The findings of previous studies suggest that different cognitive abilities are negatively impacted by sleep deprivation, suggesting a role for sleep in emotional regulation. Overall, sleep deprivation for one night makes it more likely for healthy participants to perceive emotionally neutral stimuli as unpleasant (22). However, in our research, there was no significant correlation between FFF results and sleep hours at the night before the test and hours after shift. The only significant link was the negative correlation of “hours after the shift” with age and work experience.

Our results demonstrated that CROs with appropriate or inappropriate CER abilities could properly manage their brain arousal and mental fatigue. Based on the results of previous studies, emotion regulation is crucial for coping with stressors and can also be influenced by stress. Additionally, mixed evidence shows that stress can positively or negatively affect CER depending on stress timing, sex, or emotion regulation strategies. Stressed men have better cognitive regulatory engagement, which ultimately may lead to better emotion regulation outcomes (8). These notions can explain our results since all CROs studied here were men and, therefore, able to manage the situation properly.

In this study, we did not find any significant link between FFF and age, which is in line with other studies that suggest although adults of different ages exhibit various responses to negative stimuli, similar responses to various emotions can be found in each age group (23).
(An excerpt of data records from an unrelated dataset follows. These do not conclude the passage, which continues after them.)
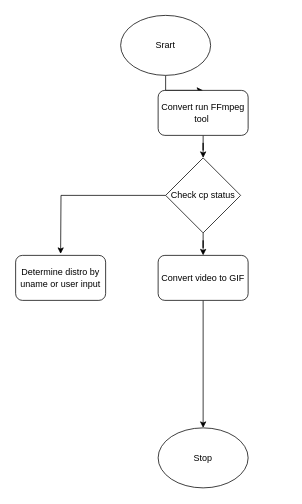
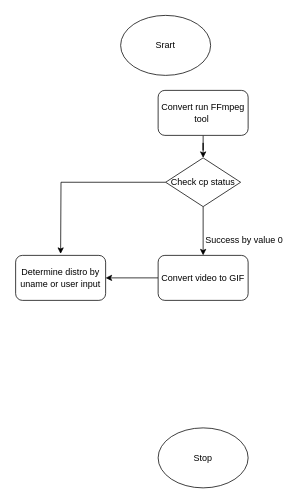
  <mxCell id="0" />
  <mxCell id="1" parent="0" />
- <mxCell id="2" style="edgeStyle=orthogonalEdgeStyle;rounded=0;orthogonalLoop=1;jettySize=auto;html=1;entryX=0.5;entryY=0;entryDx=0;entryDy=0;" edge="1" parent="1" source="3" target="6"><mxGeometry relative="1" as="geometry" /></mxCell>
  <mxCell id="3" value="Srart" style="ellipse;whiteSpace=wrap;html=1;" vertex="1" parent="1"><mxGeometry x="160" y="20" width="120" height="80" as="geometry" /></mxCell>
  <mxCell id="4" value="Stop" style="ellipse;whiteSpace=wrap;html=1;" vertex="1" parent="1"><mxGeometry x="210" y="570" width="120" height="80" as="geometry" /></mxCell>
  <mxCell id="5" style="edgeStyle=orthogonalEdgeStyle;rounded=0;orthogonalLoop=1;jettySize=auto;html=1;" edge="1" parent="1" source="6" target="9"><mxGeometry relative="1" as="geometry" /></mxCell>
  <mxCell id="6" value="&lt;span&gt;Convert run FFmpeg tool&amp;nbsp;&lt;/span&gt;" style="rounded=1;whiteSpace=wrap;html=1;" vertex="1" parent="1"><mxGeometry x="210" y="120" width="120" height="60" as="geometry" /></mxCell>
  <mxCell id="7" value="" style="edgeStyle=orthogonalEdgeStyle;rounded=0;orthogonalLoop=1;jettySize=auto;html=1;" edge="1" parent="1" source="9" target="11"><mxGeometry relative="1" as="geometry" /></mxCell>
  <mxCell id="8" style="edgeStyle=orthogonalEdgeStyle;rounded=0;orthogonalLoop=1;jettySize=auto;html=1;" edge="1" parent="1" source="9"><mxGeometry relative="1" as="geometry"><mxPoint x="80" y="338" as="targetPoint" /></mxGeometry></mxCell>
- <mxCell id="9" value="Check cp status" style="rhombus;whiteSpace=wrap;html=1;" vertex="1" parent="1"><mxGeometry x="220" y="210" width="100" height="100" as="geometry" /></mxCell>
- <mxCell id="10" style="edgeStyle=orthogonalEdgeStyle;rounded=0;orthogonalLoop=1;jettySize=auto;html=1;" edge="1" parent="1" source="11" target="4"><mxGeometry relative="1" as="geometry" /></mxCell>
+ <mxCell id="9" value="Check cp status" style="rhombus;whiteSpace=wrap;html=1;" vertex="1" parent="1"><mxGeometry x="220" y="210" width="100" height="65" as="geometry" /></mxCell>
+ <mxCell id="10" style="edgeStyle=orthogonalEdgeStyle;rounded=0;orthogonalLoop=1;jettySize=auto;html=1;" edge="1" parent="1" source="11" target="12"><mxGeometry relative="1" as="geometry" /></mxCell>
  <mxCell id="11" value="&lt;span&gt;Convert video to GIF&lt;/span&gt;" style="rounded=1;whiteSpace=wrap;html=1;" vertex="1" parent="1"><mxGeometry x="210" y="340" width="120" height="60" as="geometry" /></mxCell>
  <mxCell id="12" value="Determine distro by uname or user input" style="rounded=1;whiteSpace=wrap;html=1;" vertex="1" parent="1"><mxGeometry x="20" y="340" width="120" height="60" as="geometry" /></mxCell>
+ <mxCell id="13" value="Success by value 0" style="text;html=1;strokeColor=none;fillColor=none;align=center;verticalAlign=middle;whiteSpace=wrap;rounded=0;" vertex="1" parent="1"><mxGeometry x="270" y="310" width="110" height="20" as="geometry" /></mxCell>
Physical fatigue has a significant impact on decision-making, especially when doing effortful tasks. Previous studies have shed light on how fatigue increases the subjective value of effort (i.e., making it more costly) (24). Contrary to the complicated situation faced in control rooms, no significant relationship between FFFs in our participants after their encountering stimuli can be due to the fact that they had proper resting before taking part in this study.

5.1. Limitations

The recruitment of only male participants can be mentioned as a limitation of this study. In fact, we could not recruit female participants in this research. Moreover, because of special circumstances, performing all the tests in the control room was impossible, so we had to invite operators to our brain health institute.

5.2. Conclusions

In summary, CROs seemed to be able to maintain their brain arousal appropriately after facing emotional stimuli, especially when the intervention was no longer than 30 minutes. Considering the prolonged working hours in such industries (roughly over eight hours a day) and the importance of cognitive aptitude in preventing work-related errors, we propose this line of research to gain momentum. Although improving CER and maintaining brain arousal at a proper level are crucial, CROs working at Fars Combined Cycle Power Plant were able to manage emotional stimuli during their work shifts, at least when the duration of exposure to stimuli was about half an hour.